The training team's goals are the same at Fort Meade as they are at every installation. Team officer-in-charge, Lt. Col. Joseph Flores said, “We want them to train to the standard and because this is a new test, a lot of soldiers aren't familiar with the events.”

The new ACFT features six events – a three-repetition dead lift, standing power throw, hand release push-ups, a sprint-drag-carry event, leg tuck and a two-mile run.

“We want to know that they can execute them themselves and they can teach their units,” said Flores. “This is a train-the-trainer course. Our teams are going to be gone after next year, so we expect this to proliferate. We train them, they go back and train their units and those soldiers can then train others in their unit or even other units if they want to collaborate on the training. Our focus is to make sure they know the standards and are training to the standards.”

All installations receive four days of training. “They receive training on the ACFT, specifically the exercises and the standards.  We also go through scoring, lane set up, NCOIC and OIC to set up the field and what that entails.
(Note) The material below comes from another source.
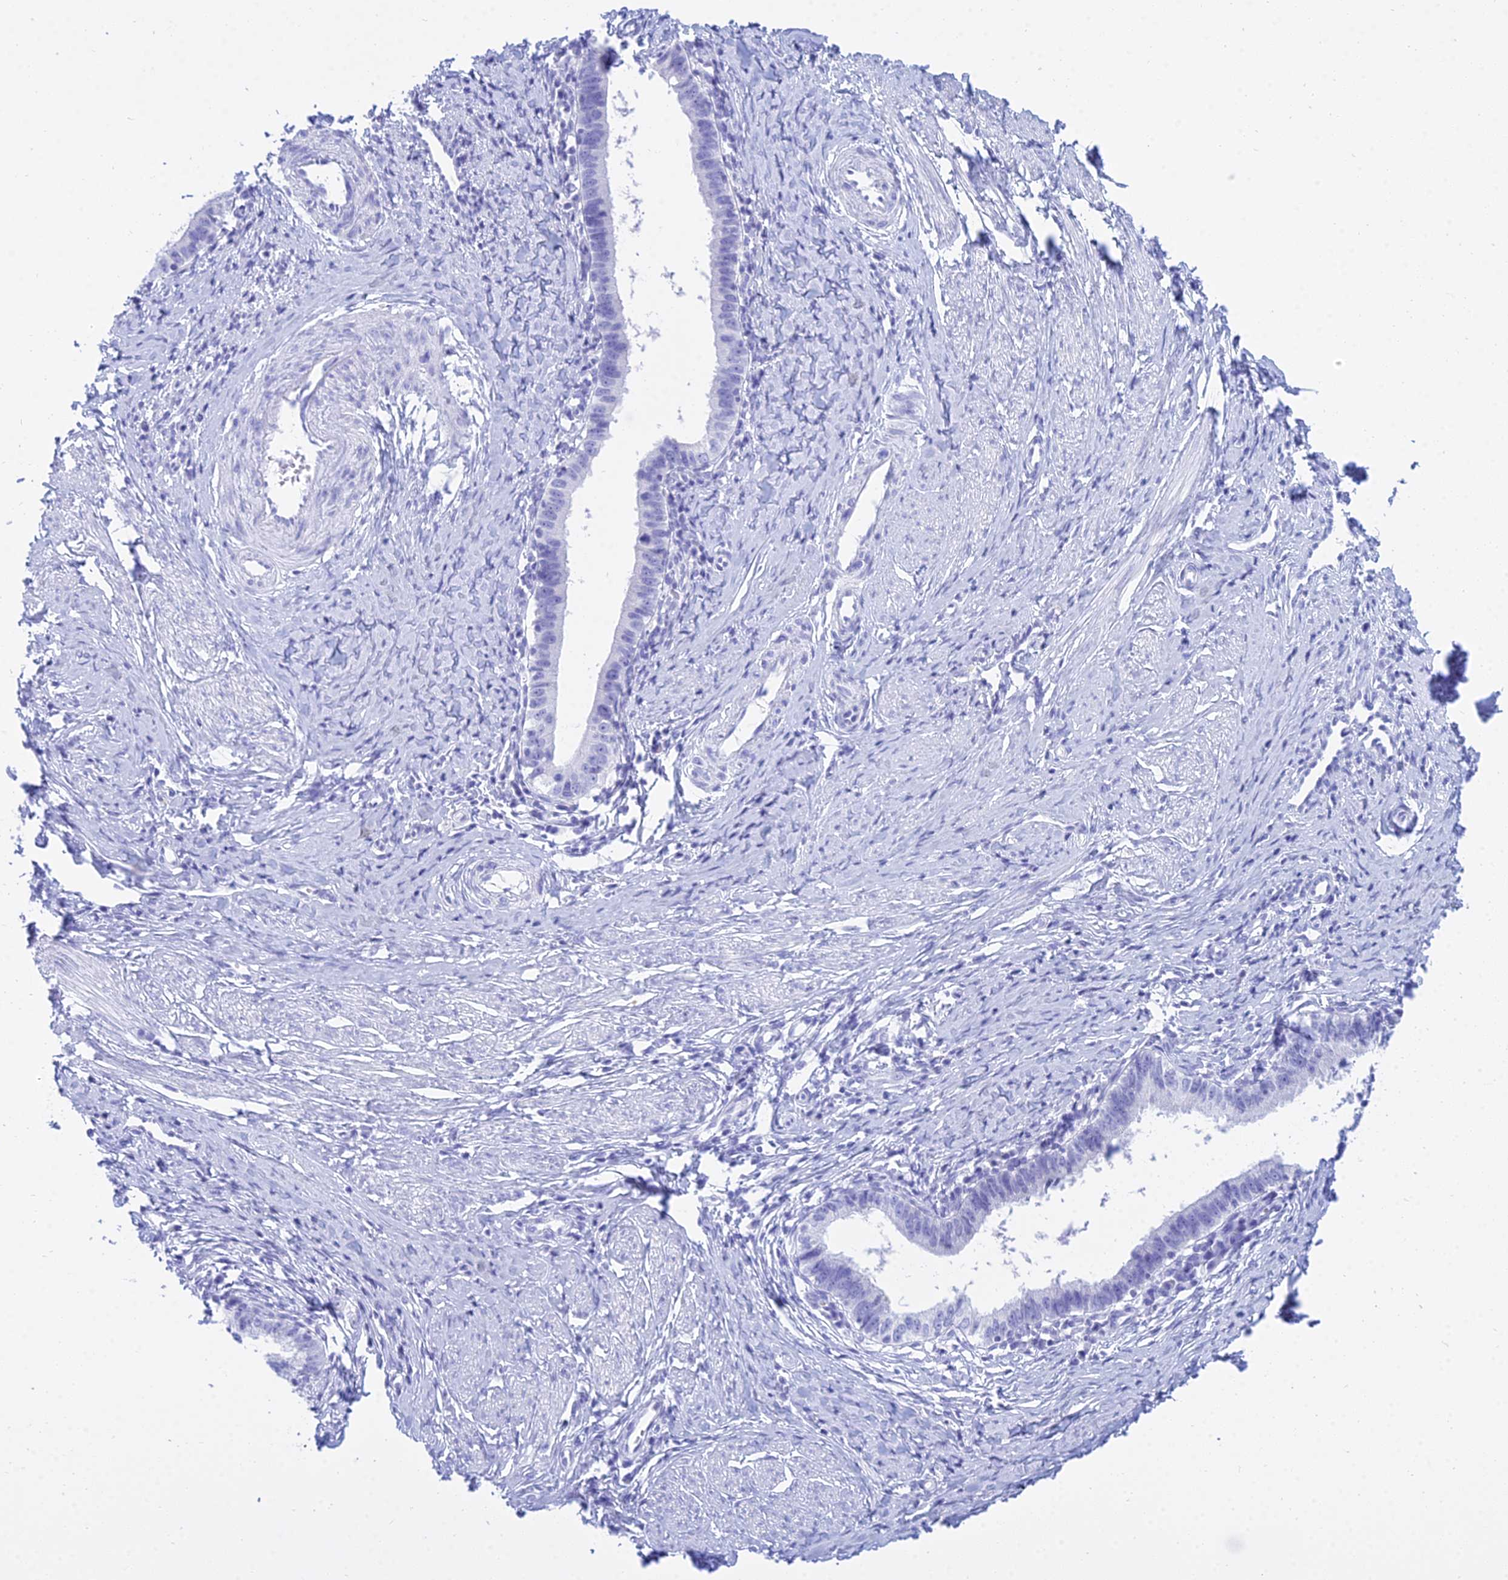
{"staining": {"intensity": "negative", "quantity": "none", "location": "none"}, "tissue": "cervical cancer", "cell_type": "Tumor cells", "image_type": "cancer", "snomed": [{"axis": "morphology", "description": "Adenocarcinoma, NOS"}, {"axis": "topography", "description": "Cervix"}], "caption": "IHC image of human adenocarcinoma (cervical) stained for a protein (brown), which displays no expression in tumor cells. (Stains: DAB (3,3'-diaminobenzidine) immunohistochemistry (IHC) with hematoxylin counter stain, Microscopy: brightfield microscopy at high magnification).", "gene": "PATE4", "patient": {"sex": "female", "age": 36}}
It just gives a good feeling of (you know) what to expect and what to do when they go back to their units,” says SFC Brown.

The training team welcomed a special visitor mid-way through the training at Fort Meadew – Col. David Feltwell, the command physical therapist for the Center for Initial Military Training, U.S. Army Training and Doctrine Command. Feltwell is part of the Army team that will be looking at all the data from the first year of using the new test.

“This has been a 10-year process,” said Feltwell. “The research, the basic science has been done. What we're doing now is collecting data, not just on 63 units but on the whole Army. So we go from several tens of thousands of potential data points to a couple of million. That's the big thing. So, collecting data on the whole force across a year is going to confirm that we've got everything right in terms of the grading.”

In Feltwell's view, the new test is a lot more fun as well as competitive. “You're being challenged in ways you haven't before, you get to play with equipment, you get to compete in a way, across all the fitness components. So, if you're particularly good at one thing, you're going to have a chance to demonstrate that in this test. If you're not so strong in something and someone else is, they'll obviously be able to compete against you.  So there is a sense of it being more of a complete and competitive test. You're out on the field doing things you haven’t been tested on before – movements, carrying, pulling, pushing – all of things you have to do in combat has been reverse engineered into this test.”

The biggest challenge for the training team? According to Brown, one challenge is the weather, but it's not the only one.

“We're trying to keep people hydrated...the unit here has been great with supporting the fielding of all the equipment we need,” said Brown. “Everyone is still kind of wondering if this is really happening, but we do know that it's going to take effect Oct. 1 of this year.

“It's getting people to buy in, it's a change in culture, that's the challenge right now.”